В нелепом вязаном берете на одно ухо, в школьном форменном платье ниже колен и каком-то старушечьем салопе мимо нашего подъезда проскакало бесполое существо в старомодных чёрных ботах. По спине билась довольно длинная неопрятная коса.
— Бедная, — только и сказала мама. — Она ку-ку. Володь, ты напиши ей красивый и возвышенный ответ, ладно? В стихах. Боюсь, ты у неё единственный. Ныне, присно и во веки веков.

А через неделю где-то отец из леса принёс больного ёжика.
— Он сам на меня вышел и попросил его спасти. Но как и от чего — ещё надо разбираться. Над ним кружились мухи в огромном количестве. Может, помыть его?
Они с мамой стали осматривать его, поворачивая с боку на бок, пока наконец не увидели в боку на границе с иголками углубление с двухкопеечную монету. Рана кишмя кишела червями.
— Мушиные личинки. Тащи пинцет и марганцовку, — скомандовал
мне отец.
Я мигом слетала на кухню и принесла раствор, вату, пинцет. Ёжик, бедный, полностью нам отдался.

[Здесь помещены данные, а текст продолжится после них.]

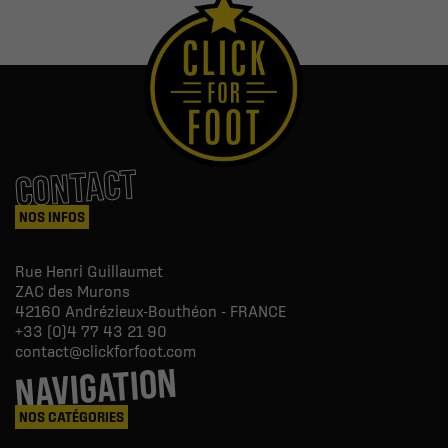
CONTACT
NOS INFOS
Rue Henri Guillaumet
ZAC des Murons
42160
Andrézieux-Bouthéon - FRANCE
+33 (0)4 77 43 21 90
contact@clickforfoot.com
NAVIGATION
NOS CATÉGORIES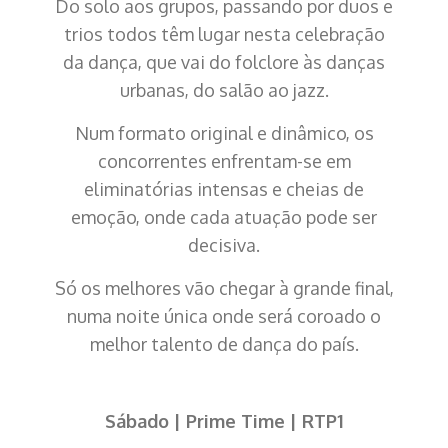
Do solo aos grupos, passando por duos e
trios todos têm lugar nesta celebração
da dança, que vai do folclore às danças
urbanas, do salão ao jazz.
Num formato original e dinâmico, os
concorrentes enfrentam-se em
eliminatórias intensas e cheias de
emoção, onde cada atuação pode ser
decisiva.
Só os melhores vão chegar à grande final,
numa noite única onde será coroado o
melhor talento de dança do país.
Sábado | Prime Time | RTP1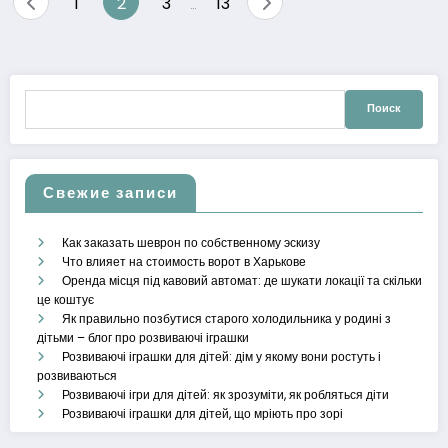
1
2
3
13
…
по
записям
Найти:
Свежие записи
Как заказать шеврон по собственному эскизу
Что влияет на стоимость ворот в Харькове
Оренда місця під кавовий автомат: де шукати локації та скільки
це коштує
Як правильно позбутися старого холодильника у родині з
дітьми – блог про розвиваючі іграшки
Розвиваючі іграшки для дітей: дім у якому вони ростуть і
розвиваються
Розвиваючі ігри для дітей: як зрозуміти, як робляться діти
Розвиваючі іграшки для дітей, що мріють про зорі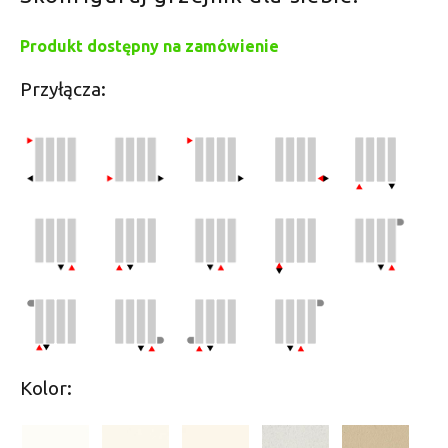
Produkt dostępny na zamówienie
Przyłącza:
Kolor: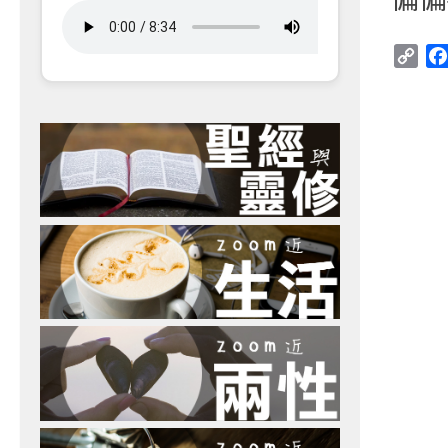
Cop
Link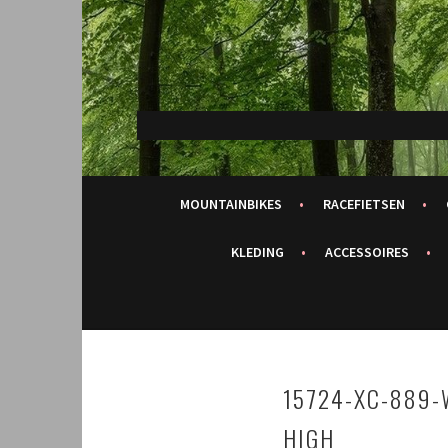
Spring
naar
inhoud
MOUNTAINBIKES
RACEFIETSEN
KLEDING
ACCESSOIRES
15724-XC-889-
HIGH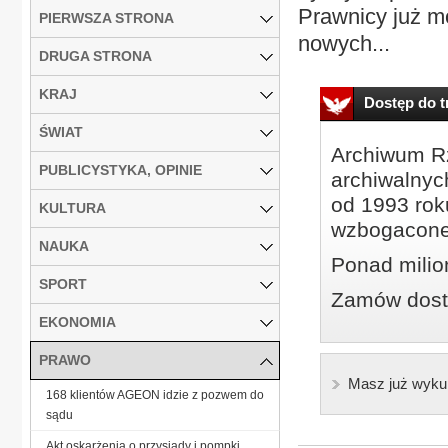
Prawnicy już m
PIERWSZA STRONA
nowych...
DRUGA STRONA
KRAJ
Dostęp do tr
ŚWIAT
Archiwum Rz
PUBLICYSTYKA, OPINIE
archiwalnyc
od 1993 roku
KULTURA
wzbogacone
NAUKA
Ponad milio
SPORT
Zamów dostę
EKONOMIA
PRAWO
Masz już wyku
168 klientów AGEON idzie z pozwem do
sądu
Akt oskarżenia o przysiady i pompki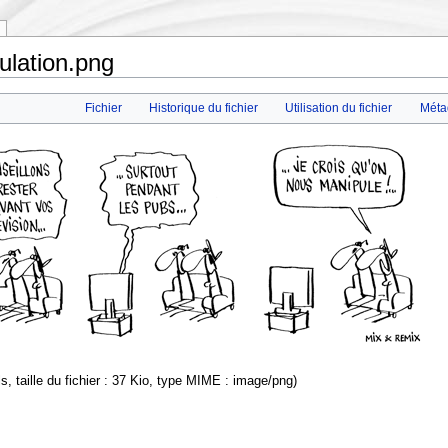
ulation.png
Fichier
Historique du fichier
Utilisation du fichier
Méta
s, taille du fichier : 37 Kio, type MIME :
image/png
)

Борясь с отвращением и стараясь не дышать, отец извлекал червей из-под его колючей шкурки и складывал в пепельницу, а мама вела им счёт уже на десятки. Запах ужасный. Промыв рану марганцовкой, он посадил ежа в бельевой ящик из шкафа, поставил водички. Ёжик был слаб. Шансов на то, что он выживет, было мало.
— Мы сделали что могли.
Отец долго курил, перебивая неприятное впечатление. Утром он отнёс ежа в лес и выпустил.
Вот почему эти эпизоды связались у меня в одно целое? Уму непостижимо. А недолгая переписка с отцом помогла той девчонке: Жэ Пэ закончила сперва ПТУ полиграфическое, где директором наша тетя Таня, папина сестра.А потом Полиграфический институт стала таки журналисткой.

— И ёжик выжил, женился, народилось у него много малышей-еженяток, — приговаривала мама, гася мне свет. — Спи. Всё у него хорошо.